Down with Doom: How the World Keeps Defying the Predictions of Pessimists is the tale of a student from the 1970s who found that many of the prophets of doom were false prophets. Things just didn’t turn out the way that the doomsayers feared

Not only are human beings wealthier, they are also healthier, wiser, happier, more tolerant, less violent, more equal. Check it out – the data is clear.

The problem is that when you question the doomsayer, whether it be regarding human caused climate change or other doom and gloom, the response is not rational nor honest.

Like others who have tried to draw attention to improving living standards – notably Julian Simon and Bjorn Lomborg – I am beginning to be subjected to a sustained campaign of vilification by the pessimists. They distort my argument, impugn my motives and attack me for saying things I never said. They say I think the world is perfect when I could not be clearer that I advocate progress precisely because we should be ambitious to put right so much that is still wrong.

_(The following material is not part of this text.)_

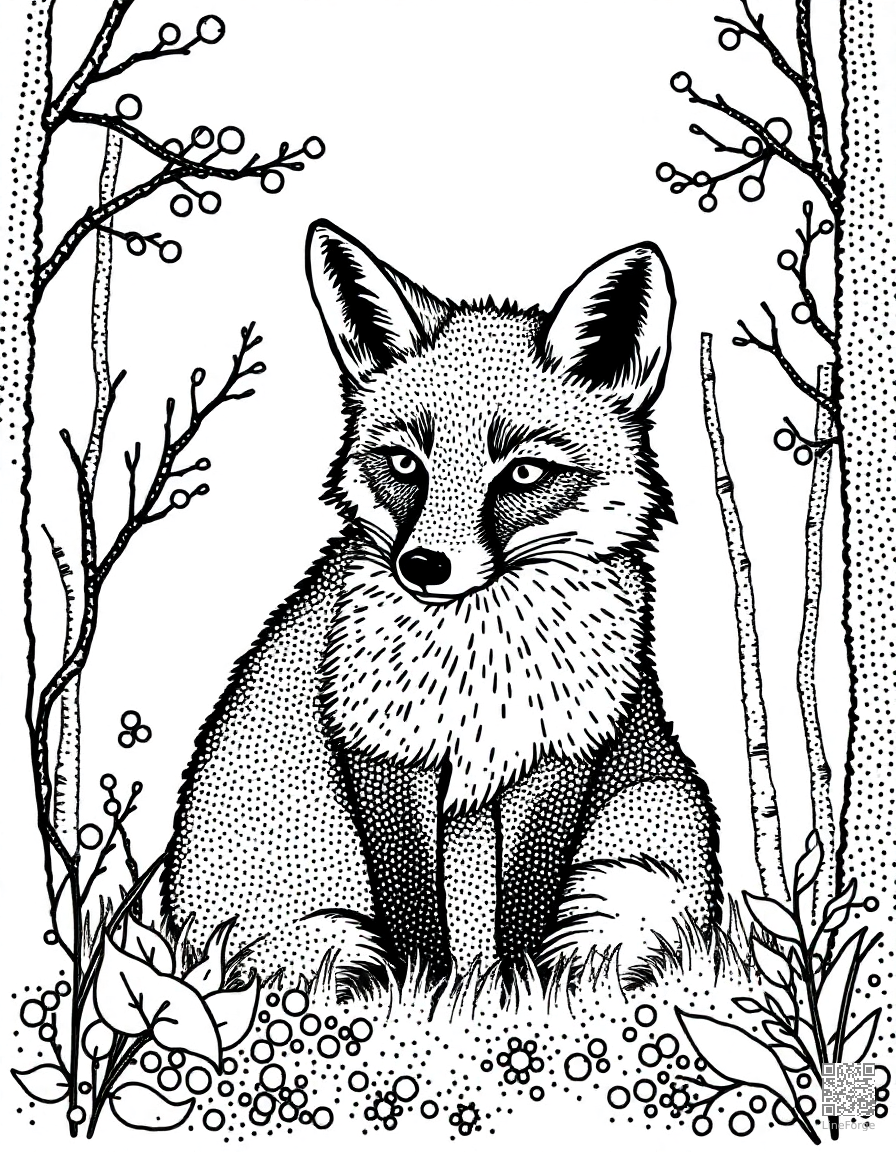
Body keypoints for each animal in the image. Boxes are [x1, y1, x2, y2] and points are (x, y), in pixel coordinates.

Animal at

They say that I am a conservative, when it is the reactionary mistrust of change that I am attacking. They say that I am defending the rich, when it is the enrichment of the poor that I argue for. They say that I am complacent, when the opposite is true. I knew this would happen, and I take it as a back-handed compliment, but the ferocity is still startling. They are desperate to shut down the debate rather than have it.

Sound familiar? What is surprising is that the phenomena goes way back, it is a common facet of human civilization. With modern values and communications, skepticism and transparency tend to put pressure on the veracity of these prophets of doom. That pressure creates a strain which seems to show as a more strident expression.